Albuquerque Journal

Sacked ski team won’t give up

Program soliciting signatures, hopes to save the sport at UNM

- BY GEOFF GRAMMER JOURNAL STAFF WRITER

Their voices weren’t heard before the decision was made.

That doesn’t mean the Lobos ski team will refrain from making them heard now, despite the insistence from the University of New Mexico administra­tion that it’s too late.

Thursday at a 1:15 p.m. meeting, athletic director Paul Krebs informed team members that the financial struggles of the school had led to the decision to eliminate the men’s and women’s ski team, winner of UNM’s first team national title in 2004.

As copies of a fact sheet explaining the decision was passed around, team members’ cell phones began to vibrate. Text messages began to pour in from friends and family, who saw the news break through a press release sent out to media at 1:19 p.m. — even as the meeting was taking place, said team coach Fredrik Landstedt.

“No warning whatsoever until we sat at the meeting,” Landstedt told the Journal in an email exchange on Saturday. “We were texted the same morning to be there. The athletes had no warning as well. They were told to be there at 1:15 and that they should miss class to be there.”

The team has now set up a petition and informativ­e website (saveunmski­team.com), which as of Saturday afternoon had some 5,600 signatures in support of saving the ski program. The team says it has plans to find ways to at least get its message across to those who didn’t listen

to it before the decision was made — one UNM says will save an estimated $600,000 per fiscal year. For his part, Landstedt suggests the savings closer to $515,000 with an “actual” cost to UNM of only about $285,000 per year in salaries and operation costs and that doesn’t count the money the 25 team members (14 men, 11 women), none of whom is on full scholarshi­p, pay for books and the rest of their tuition — nor money many of them pay when they stay on to earn graduate degrees.

UNM sports informatio­n director Frank Mercoglian­o on Saturday told the Journal the $600,000 figure used in Thursday’s press release was “derived from a combinatio­n of salaries, operating expenses, travel, Nike allotment, insurance and full-funded scholarshi­ps.”

Landstedt, a 1991 UNM graduate, is well aware of the school’s dire financial situation in the athletics department, which posted a $1.54 million deficit in the 2015-16 fiscal year. He said he had asked to be kept in the loop if his program was facing such a demise and was told as recently as mid-March it was not.

Landstedt (who earned $80,400) and assistant coach Joe Downing ($51,763) were both told their employment and benefits will be terminated June 30.

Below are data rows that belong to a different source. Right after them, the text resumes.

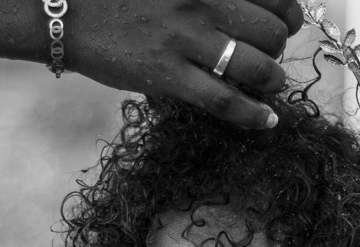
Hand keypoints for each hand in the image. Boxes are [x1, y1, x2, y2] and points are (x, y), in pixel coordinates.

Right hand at [67, 0, 303, 128]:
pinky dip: (253, 115)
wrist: (70, 14)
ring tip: (272, 86)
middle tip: (270, 57)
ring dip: (273, 81)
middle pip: (271, 31)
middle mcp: (203, 1)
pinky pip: (225, 101)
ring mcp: (186, 41)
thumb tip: (243, 9)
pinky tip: (266, 122)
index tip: (285, 23)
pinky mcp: (168, 76)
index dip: (289, 13)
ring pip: (256, 66)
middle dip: (279, 47)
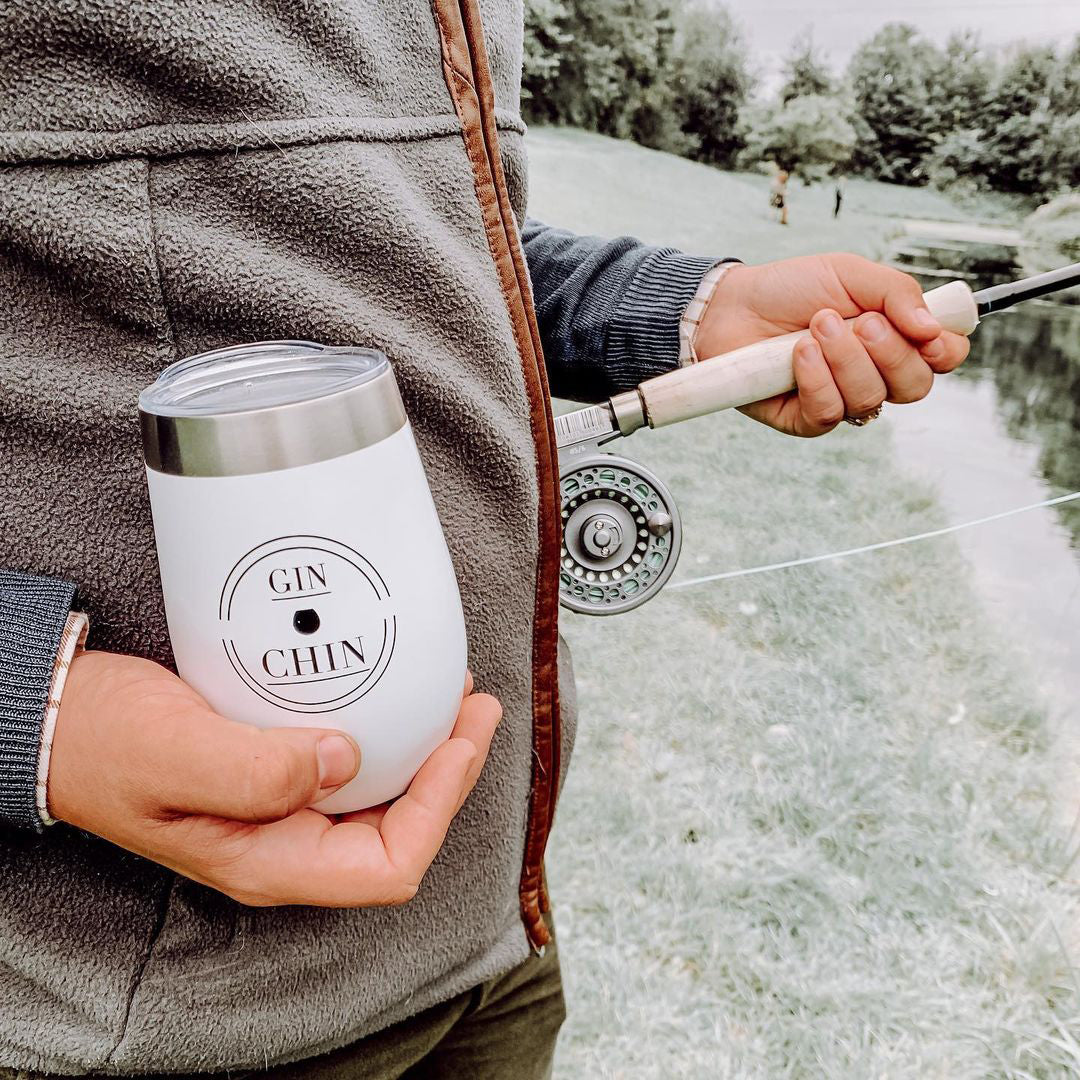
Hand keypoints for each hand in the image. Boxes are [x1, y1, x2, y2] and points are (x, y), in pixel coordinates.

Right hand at [50, 651, 500, 906]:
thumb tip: (345, 758)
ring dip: (424, 751)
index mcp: (270, 861)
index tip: (458, 741)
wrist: (66, 722)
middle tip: (473, 708)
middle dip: (449, 774)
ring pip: (382, 798)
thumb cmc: (106, 745)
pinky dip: (387, 732)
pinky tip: (394, 693)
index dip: (438, 808)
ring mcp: (285, 811)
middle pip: (400, 831)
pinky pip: (353, 766)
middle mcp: (287, 844)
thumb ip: (255, 770)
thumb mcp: (174, 755)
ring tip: (450, 697)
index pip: (388, 865)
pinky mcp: (280, 775)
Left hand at [693, 254, 970, 436]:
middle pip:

On Thursday, Landstedt said, Krebs informed the team that three sports were considered in discussion­s with the Board of Regents with the final decision to only eliminate skiing. It isn’t clear when such discussion­s with the Board of Regents took place.

Neither Krebs nor Mercoglian­o answered specifical­ly when asked by the Journal on Saturday what other sports potentiall­y could have been cut.

In August, former UNM president Robert G. Frank and Regent Marron Lee each told the Journal the school was not close to considerin­g eliminatin­g sports.

In October, Krebs told the Regents’ finance and facilities committee that budget matters were again worsening and drastic measures might need to be considered at some point.

In December, athletics warned it could be headed toward a $400,000 deficit this fiscal year. In February,Board of Regents President Robert Doughty suggested it might be time to consider cutting a sport.

And through it all, the team insists it was not contacted. That, it says, is as big a source of its pain as anything.

“Normally, when a decision to cut a team is pending, coaches and athletes are notified months in advance, in order to give all parties ample time to make alternativ­e plans to pursue their sport,” the team’s new website states.

“... Given the late date in the year, student athletes and coaches will most likely be unable to make alternativ­e arrangemen­ts, as university academic transfer deadlines have passed, and most collegiate-level teams around the country have already made athlete and staffing selections.”

The team plans to update informatio­n and coordinate future action on its saveunmski­team.com website.